[ACTIVITY] Copy out the lines from the line with "Bitcoin-Wallet | |" to the line with "Blockchain | die |", both included.

⁂

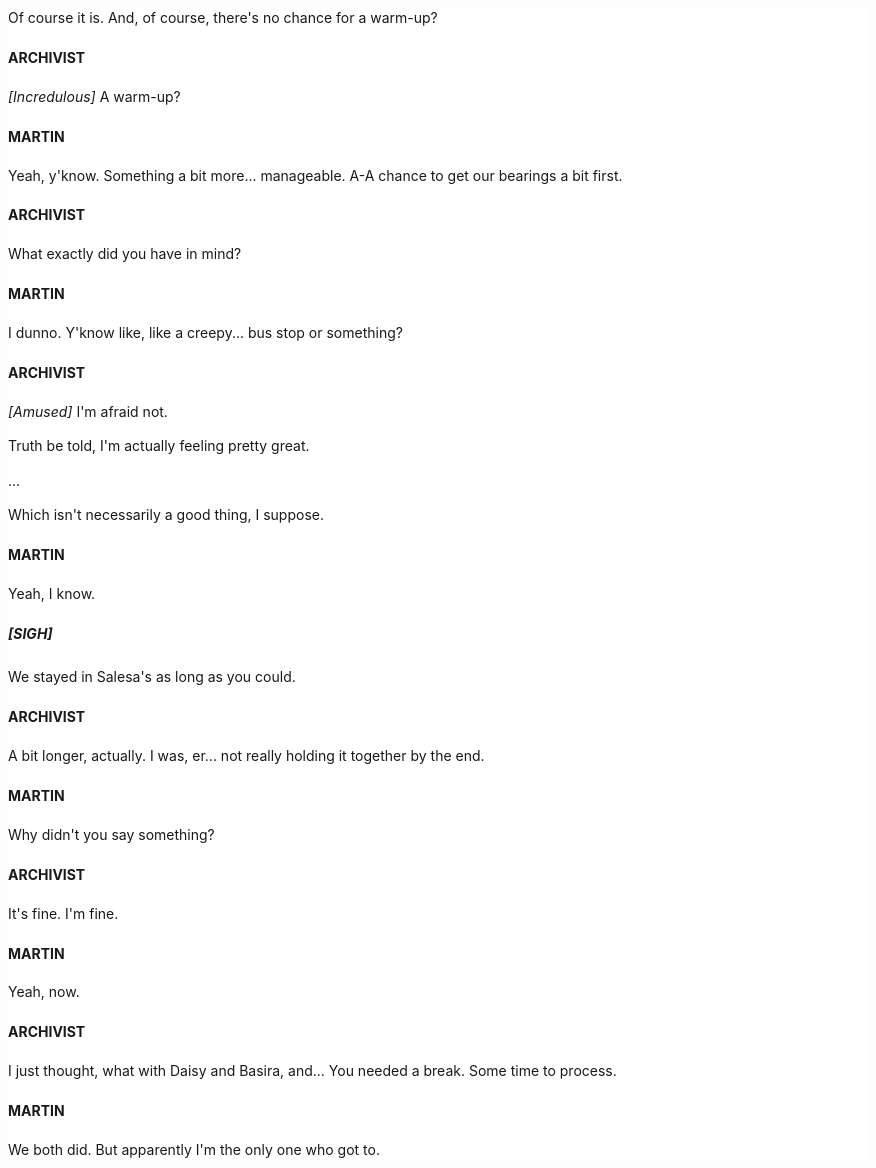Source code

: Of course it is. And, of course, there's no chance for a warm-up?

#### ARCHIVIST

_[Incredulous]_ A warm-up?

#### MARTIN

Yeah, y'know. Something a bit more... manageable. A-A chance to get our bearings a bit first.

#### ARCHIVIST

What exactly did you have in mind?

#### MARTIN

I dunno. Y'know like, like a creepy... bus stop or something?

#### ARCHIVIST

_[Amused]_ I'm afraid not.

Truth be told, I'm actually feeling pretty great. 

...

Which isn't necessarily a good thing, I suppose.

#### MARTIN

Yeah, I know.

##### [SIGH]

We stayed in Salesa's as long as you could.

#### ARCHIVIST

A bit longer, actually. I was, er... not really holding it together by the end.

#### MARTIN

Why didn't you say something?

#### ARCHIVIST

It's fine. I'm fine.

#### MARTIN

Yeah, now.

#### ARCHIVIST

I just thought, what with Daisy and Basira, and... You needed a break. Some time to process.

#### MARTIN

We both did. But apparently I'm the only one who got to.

⁂

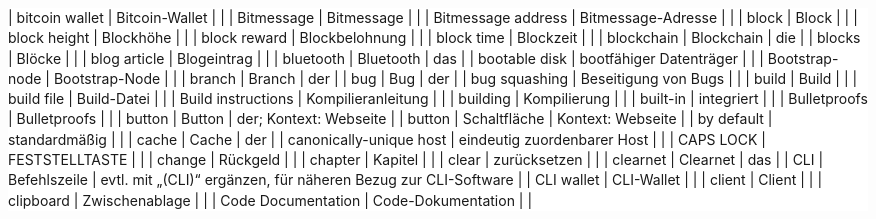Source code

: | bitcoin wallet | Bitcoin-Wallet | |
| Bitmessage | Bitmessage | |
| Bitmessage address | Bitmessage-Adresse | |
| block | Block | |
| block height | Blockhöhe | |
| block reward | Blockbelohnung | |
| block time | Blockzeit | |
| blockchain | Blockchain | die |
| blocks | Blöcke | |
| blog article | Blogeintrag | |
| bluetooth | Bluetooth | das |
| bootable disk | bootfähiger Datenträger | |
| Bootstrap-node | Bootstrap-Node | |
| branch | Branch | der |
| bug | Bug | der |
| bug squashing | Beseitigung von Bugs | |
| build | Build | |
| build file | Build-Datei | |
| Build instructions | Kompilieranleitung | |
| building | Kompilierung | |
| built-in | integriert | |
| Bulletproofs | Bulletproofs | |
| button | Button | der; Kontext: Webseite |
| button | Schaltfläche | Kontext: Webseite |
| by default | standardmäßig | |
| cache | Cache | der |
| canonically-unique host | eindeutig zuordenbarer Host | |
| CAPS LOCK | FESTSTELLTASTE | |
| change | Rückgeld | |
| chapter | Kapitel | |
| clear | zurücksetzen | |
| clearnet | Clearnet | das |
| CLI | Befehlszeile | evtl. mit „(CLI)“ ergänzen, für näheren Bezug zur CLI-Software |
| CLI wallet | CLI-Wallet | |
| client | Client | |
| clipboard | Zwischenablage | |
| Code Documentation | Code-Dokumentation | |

⁂

[ANSWER SPACE]
: | bitcoin wallet | Bitcoin-Wallet | |
| Bitmessage | Bitmessage | |
| Bitmessage address | Bitmessage-Adresse | |
| block | Block | |
| block height | Blockhöhe | |
| block reward | Blockbelohnung | |
| block time | Blockzeit | |
| blockchain | Blockchain | die |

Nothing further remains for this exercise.